Task input:
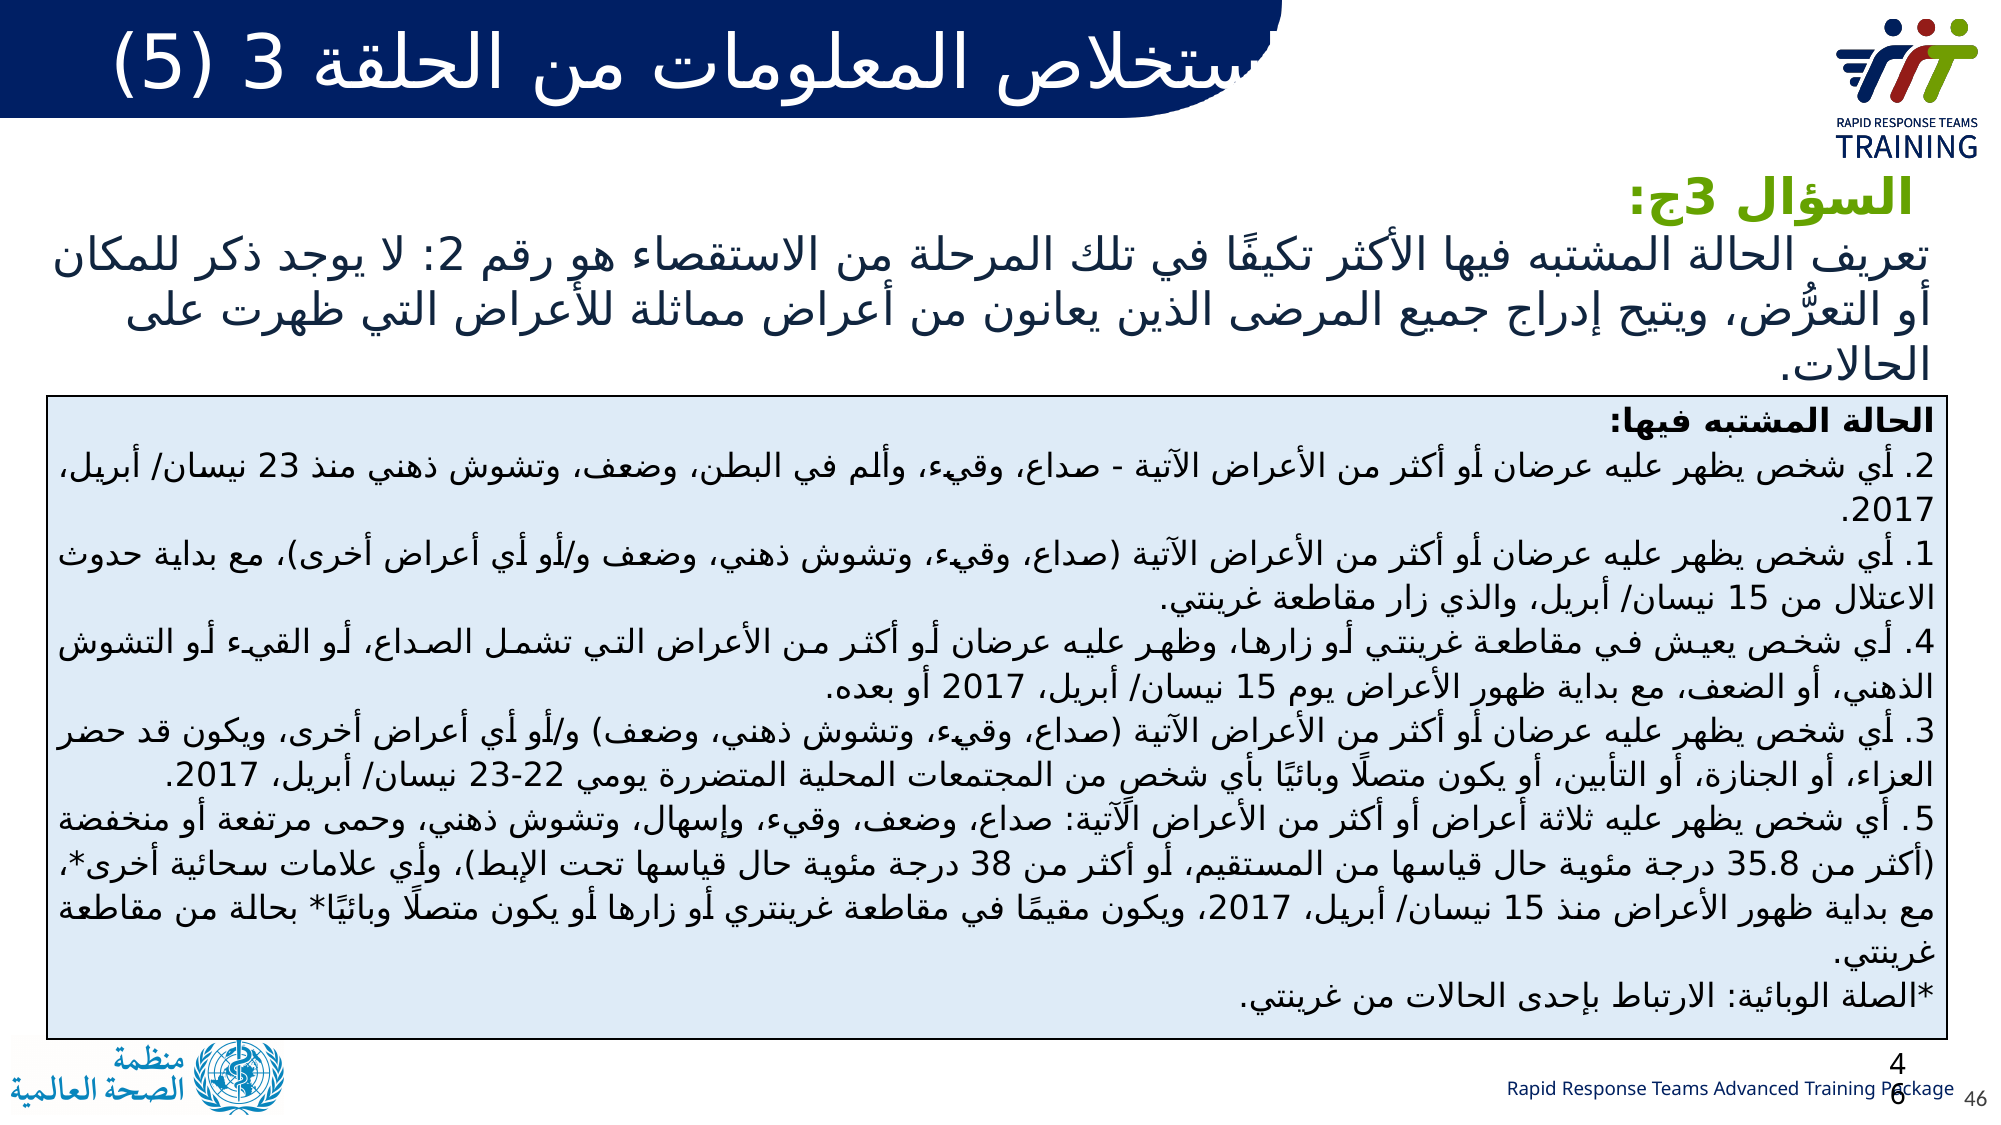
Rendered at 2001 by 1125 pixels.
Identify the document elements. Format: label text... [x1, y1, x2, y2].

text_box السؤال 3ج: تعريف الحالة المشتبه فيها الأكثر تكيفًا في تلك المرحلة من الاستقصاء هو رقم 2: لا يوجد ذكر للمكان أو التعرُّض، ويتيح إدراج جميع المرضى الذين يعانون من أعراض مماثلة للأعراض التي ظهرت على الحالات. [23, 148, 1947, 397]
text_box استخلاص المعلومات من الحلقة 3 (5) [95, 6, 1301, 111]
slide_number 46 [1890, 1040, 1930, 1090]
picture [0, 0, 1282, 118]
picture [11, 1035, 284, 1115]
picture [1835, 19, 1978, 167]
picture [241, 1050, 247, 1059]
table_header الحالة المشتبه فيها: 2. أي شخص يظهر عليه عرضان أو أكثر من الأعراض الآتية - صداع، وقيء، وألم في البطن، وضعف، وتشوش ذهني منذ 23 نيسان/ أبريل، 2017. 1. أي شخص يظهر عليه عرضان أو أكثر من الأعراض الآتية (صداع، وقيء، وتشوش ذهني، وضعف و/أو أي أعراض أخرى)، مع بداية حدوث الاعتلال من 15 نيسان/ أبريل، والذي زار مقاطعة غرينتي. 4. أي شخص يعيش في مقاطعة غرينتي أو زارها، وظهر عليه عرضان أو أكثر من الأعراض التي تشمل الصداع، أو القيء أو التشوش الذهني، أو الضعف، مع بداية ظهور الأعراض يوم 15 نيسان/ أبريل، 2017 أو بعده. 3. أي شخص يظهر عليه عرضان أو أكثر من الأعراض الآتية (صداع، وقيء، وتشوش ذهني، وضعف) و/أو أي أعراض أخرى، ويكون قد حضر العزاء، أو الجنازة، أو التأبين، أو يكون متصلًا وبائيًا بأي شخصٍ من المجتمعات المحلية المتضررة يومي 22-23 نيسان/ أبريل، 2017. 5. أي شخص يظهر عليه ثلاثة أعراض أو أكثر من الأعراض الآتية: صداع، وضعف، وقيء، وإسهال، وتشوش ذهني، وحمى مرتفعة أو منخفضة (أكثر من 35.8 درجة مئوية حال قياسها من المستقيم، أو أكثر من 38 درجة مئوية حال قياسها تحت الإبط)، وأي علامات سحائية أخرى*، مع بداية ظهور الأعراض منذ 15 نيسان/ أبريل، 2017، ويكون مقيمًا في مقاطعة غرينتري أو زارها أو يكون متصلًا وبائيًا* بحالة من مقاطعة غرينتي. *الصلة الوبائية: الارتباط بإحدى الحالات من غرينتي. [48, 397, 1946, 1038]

...

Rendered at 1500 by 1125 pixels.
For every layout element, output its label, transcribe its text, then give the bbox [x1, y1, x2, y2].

...

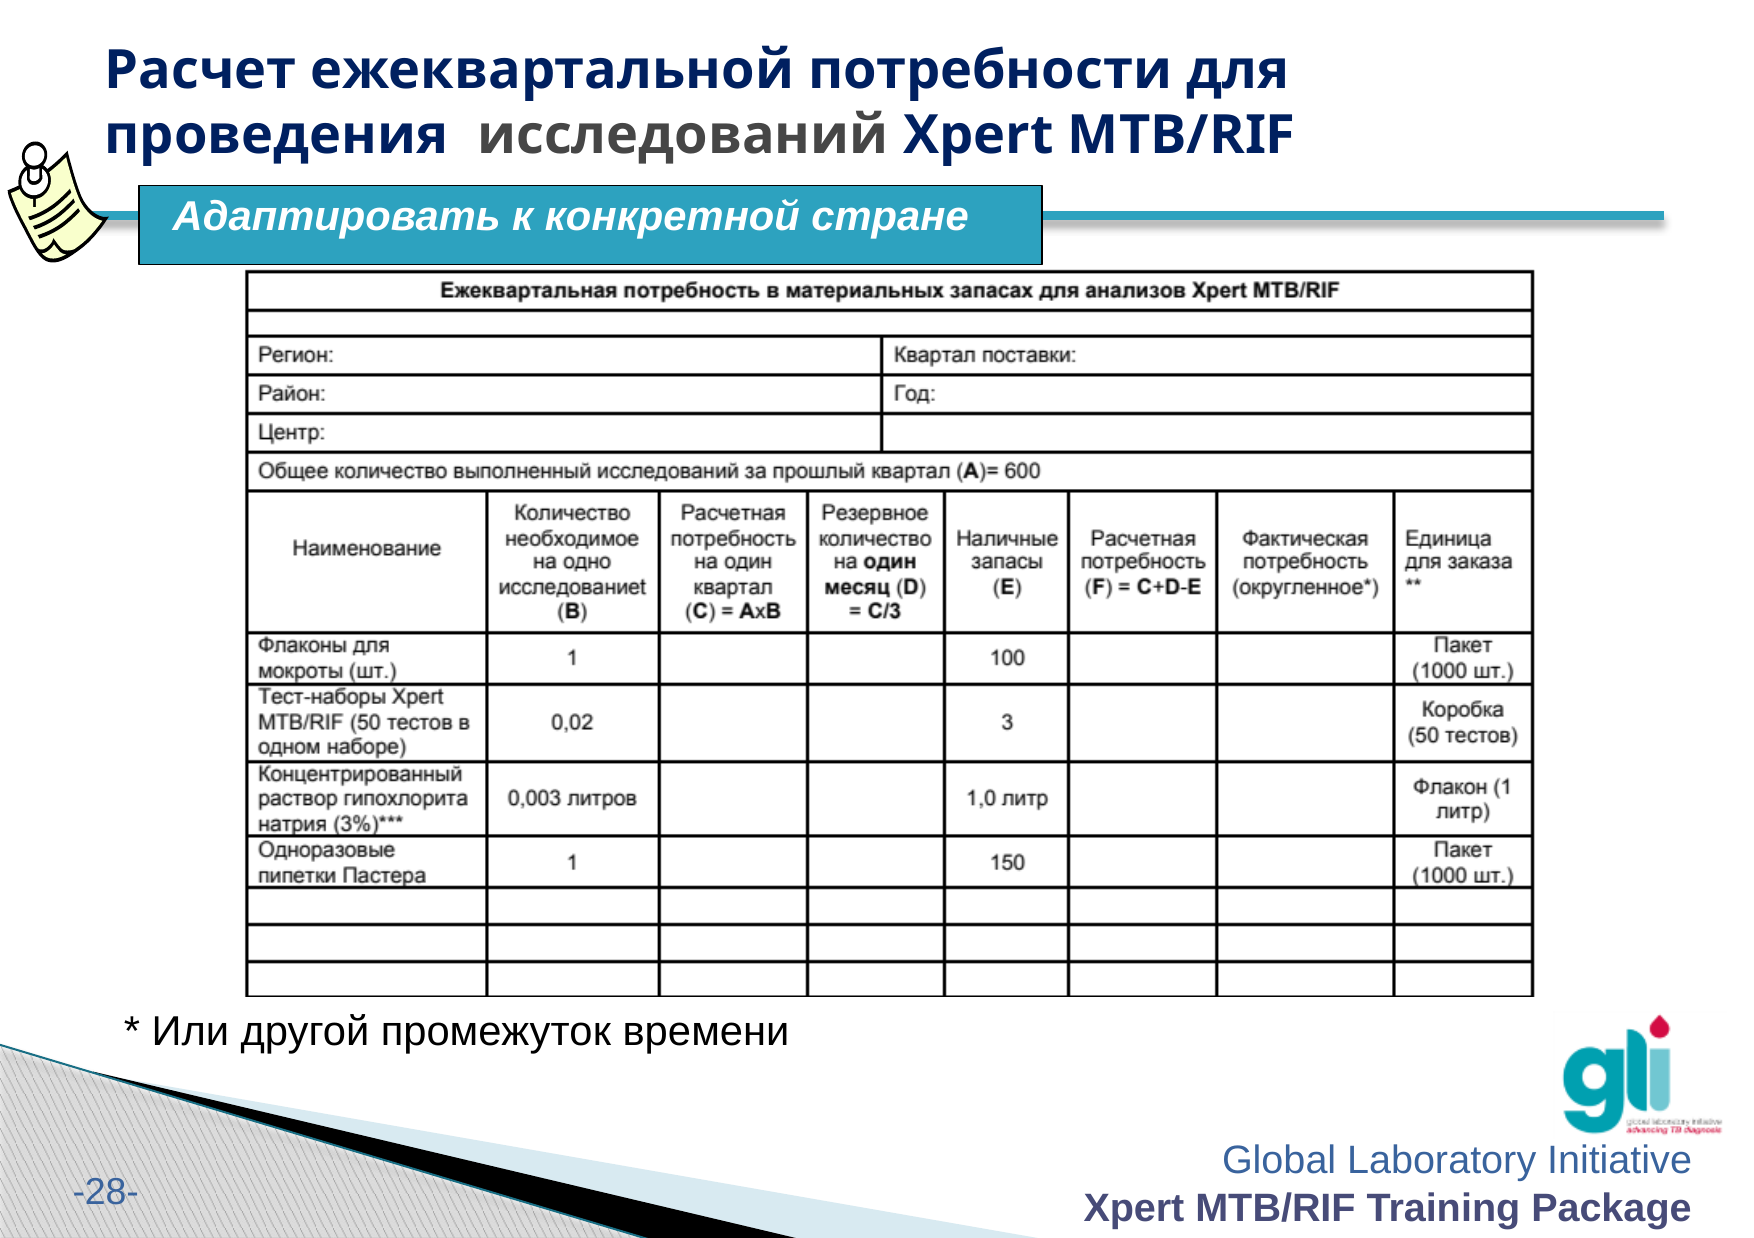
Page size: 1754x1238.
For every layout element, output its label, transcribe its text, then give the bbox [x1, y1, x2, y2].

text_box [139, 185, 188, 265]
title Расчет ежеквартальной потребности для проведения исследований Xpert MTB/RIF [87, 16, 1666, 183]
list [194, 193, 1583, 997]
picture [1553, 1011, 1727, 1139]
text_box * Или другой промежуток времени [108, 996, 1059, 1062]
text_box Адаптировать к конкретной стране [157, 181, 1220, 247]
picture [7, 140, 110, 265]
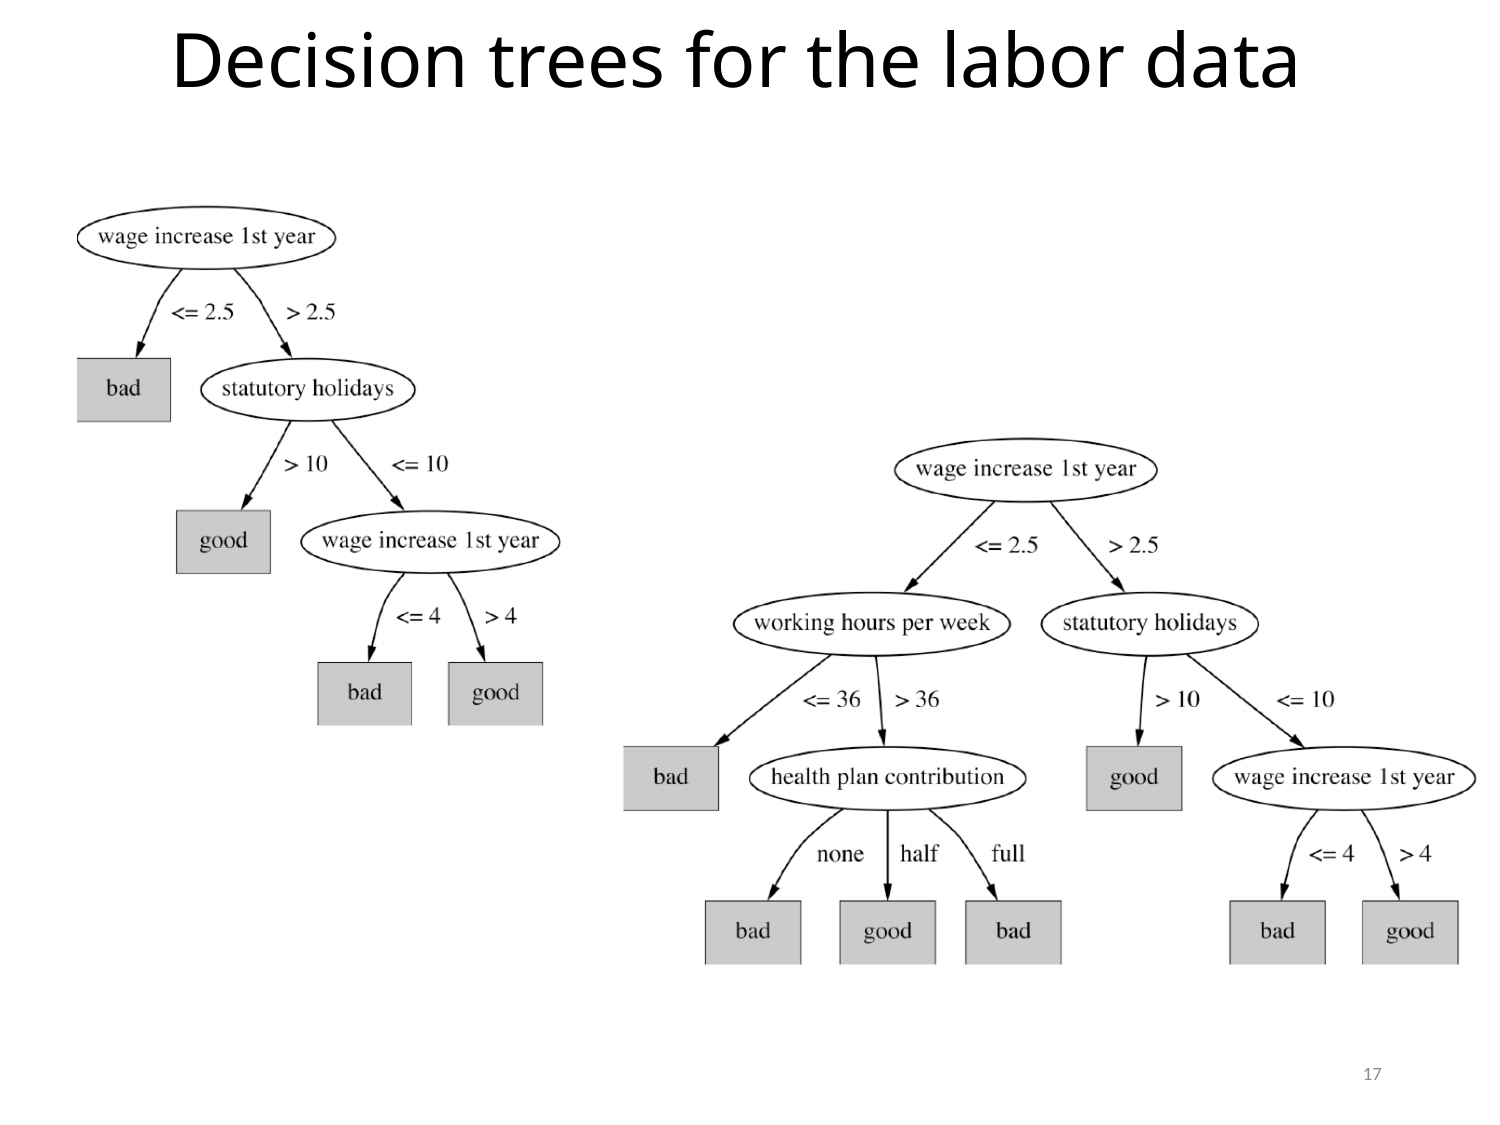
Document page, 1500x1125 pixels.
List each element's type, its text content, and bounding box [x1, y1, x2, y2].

Assigned task:
If a line of the records includes the string "Rendered", copy it out.

Problem solution:
Rendered at 2001 by 1125 pixels.
Rendered at 1500 by 1125 pixels.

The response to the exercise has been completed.